## ASSIGNMENT 1:
Can you copy out, word for word, everything in the knowledge-based planning abstract from "Methods: To evaluate" down to "structures were analyzed."?
## ASSIGNMENT 2:
Can you carry the head-and-neck treatment planning abstract further from where it stops?

## GIVEN PASSAGE:
┄┄┄┄┄┄

Purpose: Since the clinical implementation of inverse planning, treatment planning knowledge has developed substantially, yet the knowledge shift is not well-understood. This study’s purpose is to analyze the progression of the clinical planning knowledge over time and investigate if knowledge-based planning (KBP) models built using historical data can represent the current planning practice.
Methods: To evaluate how clinical knowledge has progressed, we retrieved 304 anonymized head-and-neck treatment plans and binned them into four cohorts based on treatment date: 2011-2012, 2013-2014, 2015-2016, and 2017. Planning parameters and anatomic features were extracted from the treatment planning system via scripting. The first three cohorts were used for model training and the 2017 dataset was reserved for evaluation. A recently-proposed knowledge-based tradeoff model was used to quantify planning tradeoff considerations. Tradeoff directions projected on the 2017 dataset were recorded. Model prediction errors after taking tradeoff considerations were also evaluated. Additional plan information, including optimization constraints and optimization structures were analyzed.

┄┄┄┄┄┄

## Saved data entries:
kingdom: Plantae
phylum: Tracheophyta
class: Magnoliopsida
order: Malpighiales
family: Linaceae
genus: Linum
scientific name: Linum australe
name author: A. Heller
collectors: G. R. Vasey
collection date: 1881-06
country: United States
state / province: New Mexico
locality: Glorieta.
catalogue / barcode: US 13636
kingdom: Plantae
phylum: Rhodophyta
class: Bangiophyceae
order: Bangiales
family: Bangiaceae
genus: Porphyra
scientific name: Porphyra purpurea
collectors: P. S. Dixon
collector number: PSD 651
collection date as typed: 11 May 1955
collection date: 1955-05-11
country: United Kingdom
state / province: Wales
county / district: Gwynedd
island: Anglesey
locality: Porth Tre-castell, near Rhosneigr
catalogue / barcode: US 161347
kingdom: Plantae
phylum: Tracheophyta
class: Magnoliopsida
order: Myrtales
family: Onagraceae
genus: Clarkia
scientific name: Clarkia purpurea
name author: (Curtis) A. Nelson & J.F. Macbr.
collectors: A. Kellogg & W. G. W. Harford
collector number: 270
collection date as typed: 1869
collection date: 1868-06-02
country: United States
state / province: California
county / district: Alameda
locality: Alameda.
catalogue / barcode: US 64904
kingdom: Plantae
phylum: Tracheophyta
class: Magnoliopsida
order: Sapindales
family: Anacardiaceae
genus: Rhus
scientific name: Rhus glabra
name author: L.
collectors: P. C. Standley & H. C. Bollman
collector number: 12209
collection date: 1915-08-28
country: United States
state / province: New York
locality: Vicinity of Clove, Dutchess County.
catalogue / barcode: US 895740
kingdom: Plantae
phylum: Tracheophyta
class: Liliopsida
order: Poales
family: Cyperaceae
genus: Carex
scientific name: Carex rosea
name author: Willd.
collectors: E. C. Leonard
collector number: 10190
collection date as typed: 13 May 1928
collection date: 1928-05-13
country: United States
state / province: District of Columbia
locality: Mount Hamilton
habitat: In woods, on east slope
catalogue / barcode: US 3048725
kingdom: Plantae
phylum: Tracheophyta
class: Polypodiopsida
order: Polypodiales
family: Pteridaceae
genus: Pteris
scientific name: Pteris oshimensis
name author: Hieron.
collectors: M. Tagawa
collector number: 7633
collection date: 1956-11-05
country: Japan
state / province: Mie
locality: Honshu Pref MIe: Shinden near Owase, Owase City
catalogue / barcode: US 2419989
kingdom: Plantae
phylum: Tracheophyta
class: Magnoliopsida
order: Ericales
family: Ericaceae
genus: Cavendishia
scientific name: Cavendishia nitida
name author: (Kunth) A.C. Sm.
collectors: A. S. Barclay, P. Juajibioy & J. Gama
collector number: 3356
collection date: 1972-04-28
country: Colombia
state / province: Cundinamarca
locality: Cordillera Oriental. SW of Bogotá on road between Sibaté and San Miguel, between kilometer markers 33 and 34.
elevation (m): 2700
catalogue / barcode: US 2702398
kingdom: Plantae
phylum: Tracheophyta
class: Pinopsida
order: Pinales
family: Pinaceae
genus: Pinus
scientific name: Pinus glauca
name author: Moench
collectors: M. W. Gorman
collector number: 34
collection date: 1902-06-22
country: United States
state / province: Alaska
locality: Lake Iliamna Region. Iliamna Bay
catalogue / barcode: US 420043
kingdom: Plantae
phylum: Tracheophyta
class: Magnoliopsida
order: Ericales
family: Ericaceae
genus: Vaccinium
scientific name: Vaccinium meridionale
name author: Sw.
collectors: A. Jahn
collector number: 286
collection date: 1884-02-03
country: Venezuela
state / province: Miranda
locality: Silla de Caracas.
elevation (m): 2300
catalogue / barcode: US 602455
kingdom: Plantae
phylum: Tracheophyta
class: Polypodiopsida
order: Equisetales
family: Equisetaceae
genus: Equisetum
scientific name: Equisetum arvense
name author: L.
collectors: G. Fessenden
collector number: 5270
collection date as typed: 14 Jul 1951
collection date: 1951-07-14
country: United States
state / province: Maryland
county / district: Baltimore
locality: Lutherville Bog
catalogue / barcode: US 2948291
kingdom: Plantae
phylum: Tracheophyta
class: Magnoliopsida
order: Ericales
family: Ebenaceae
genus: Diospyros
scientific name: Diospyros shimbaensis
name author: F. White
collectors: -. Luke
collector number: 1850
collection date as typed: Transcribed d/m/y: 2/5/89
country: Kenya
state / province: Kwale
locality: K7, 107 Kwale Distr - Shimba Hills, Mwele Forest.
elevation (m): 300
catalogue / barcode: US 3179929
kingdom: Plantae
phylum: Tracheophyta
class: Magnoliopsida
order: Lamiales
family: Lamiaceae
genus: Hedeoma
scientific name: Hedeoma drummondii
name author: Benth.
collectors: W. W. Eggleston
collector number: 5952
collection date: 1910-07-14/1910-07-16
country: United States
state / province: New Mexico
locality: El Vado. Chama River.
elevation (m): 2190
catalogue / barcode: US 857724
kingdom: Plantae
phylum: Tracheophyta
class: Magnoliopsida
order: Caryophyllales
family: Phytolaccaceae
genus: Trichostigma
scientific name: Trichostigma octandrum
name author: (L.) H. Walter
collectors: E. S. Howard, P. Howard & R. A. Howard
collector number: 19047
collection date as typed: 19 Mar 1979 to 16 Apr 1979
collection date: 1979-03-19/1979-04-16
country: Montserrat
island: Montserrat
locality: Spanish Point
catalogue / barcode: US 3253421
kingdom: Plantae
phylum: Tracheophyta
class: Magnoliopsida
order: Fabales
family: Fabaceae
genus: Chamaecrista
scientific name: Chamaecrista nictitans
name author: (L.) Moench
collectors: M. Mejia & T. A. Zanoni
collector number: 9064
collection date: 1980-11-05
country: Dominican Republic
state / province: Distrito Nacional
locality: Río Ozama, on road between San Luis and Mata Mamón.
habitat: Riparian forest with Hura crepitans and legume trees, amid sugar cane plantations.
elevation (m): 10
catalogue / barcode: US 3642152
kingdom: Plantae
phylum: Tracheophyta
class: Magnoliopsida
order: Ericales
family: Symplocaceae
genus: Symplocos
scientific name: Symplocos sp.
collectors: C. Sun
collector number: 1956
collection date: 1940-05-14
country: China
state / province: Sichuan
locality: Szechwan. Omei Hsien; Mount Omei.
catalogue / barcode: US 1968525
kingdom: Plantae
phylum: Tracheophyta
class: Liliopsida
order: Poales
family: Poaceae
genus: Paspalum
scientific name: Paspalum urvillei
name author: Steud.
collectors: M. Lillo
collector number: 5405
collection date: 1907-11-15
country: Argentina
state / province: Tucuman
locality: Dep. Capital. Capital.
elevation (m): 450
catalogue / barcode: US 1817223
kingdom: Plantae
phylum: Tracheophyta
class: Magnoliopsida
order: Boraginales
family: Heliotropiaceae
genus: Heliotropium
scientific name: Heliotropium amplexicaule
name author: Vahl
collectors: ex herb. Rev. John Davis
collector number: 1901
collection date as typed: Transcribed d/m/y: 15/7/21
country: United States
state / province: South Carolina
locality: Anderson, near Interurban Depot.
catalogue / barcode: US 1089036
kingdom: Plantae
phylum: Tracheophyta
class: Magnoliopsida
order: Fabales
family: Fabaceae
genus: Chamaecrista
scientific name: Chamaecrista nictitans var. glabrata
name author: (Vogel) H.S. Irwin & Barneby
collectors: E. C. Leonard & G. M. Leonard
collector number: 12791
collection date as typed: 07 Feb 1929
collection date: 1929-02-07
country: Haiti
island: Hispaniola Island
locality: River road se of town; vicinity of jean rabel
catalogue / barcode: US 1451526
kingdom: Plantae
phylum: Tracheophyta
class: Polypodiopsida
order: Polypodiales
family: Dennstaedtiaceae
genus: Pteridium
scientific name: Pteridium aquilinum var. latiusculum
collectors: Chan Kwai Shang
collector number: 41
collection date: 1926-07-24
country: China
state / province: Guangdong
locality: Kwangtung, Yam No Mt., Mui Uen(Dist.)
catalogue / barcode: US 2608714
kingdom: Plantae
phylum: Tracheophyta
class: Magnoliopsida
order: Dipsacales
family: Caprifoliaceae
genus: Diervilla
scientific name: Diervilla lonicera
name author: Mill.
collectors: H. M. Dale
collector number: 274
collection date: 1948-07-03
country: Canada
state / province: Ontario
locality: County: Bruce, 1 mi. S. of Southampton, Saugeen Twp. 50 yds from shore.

┄┄┄┄┄┄

## REPLY 1:
Methods: To evaluate how clinical knowledge has progressed, we retrieved 304 anonymized head-and-neck treatment plans and binned them into four cohorts based on treatment date: 2011-2012, 2013-2014, 2015-2016, and 2017. Planning parameters and anatomic features were extracted from the treatment planning system via scripting. The first three cohorts were used for model training and the 2017 dataset was reserved for evaluation. A recently-proposed knowledge-based tradeoff model was used to quantify planning tradeoff considerations. Tradeoff directions projected on the 2017 dataset were recorded. Model prediction errors after taking tradeoff considerations were also evaluated. Additional plan information, including optimization constraints and optimization structures were analyzed.

## REPLY 2:
Results: During the four time periods, the numbers of beams, structures with optimization constraints, and optimization constraints have not changed significantly (p>0.05). However, the standard deviations of these parameters have all decreased, indicating the planning practice has become increasingly standardized. Using the latest 2015-2016 dataset for model training reduces validation error by 26.0% for parotid, 21.9% for oral cavity, and 25.0% for pharynx, compared with models trained using cases from previous periods. However, the tradeoff decisions made clinically remain consistent: parotid and oral cavity have been involved in most tradeoff considerations.
Conclusion: We have demonstrated that the planning trends can be captured by a knowledge-based tradeoff model. Our results suggest that clinical planning knowledge changes over time and care must be taken when using prior treatment plans to guide new planning efforts.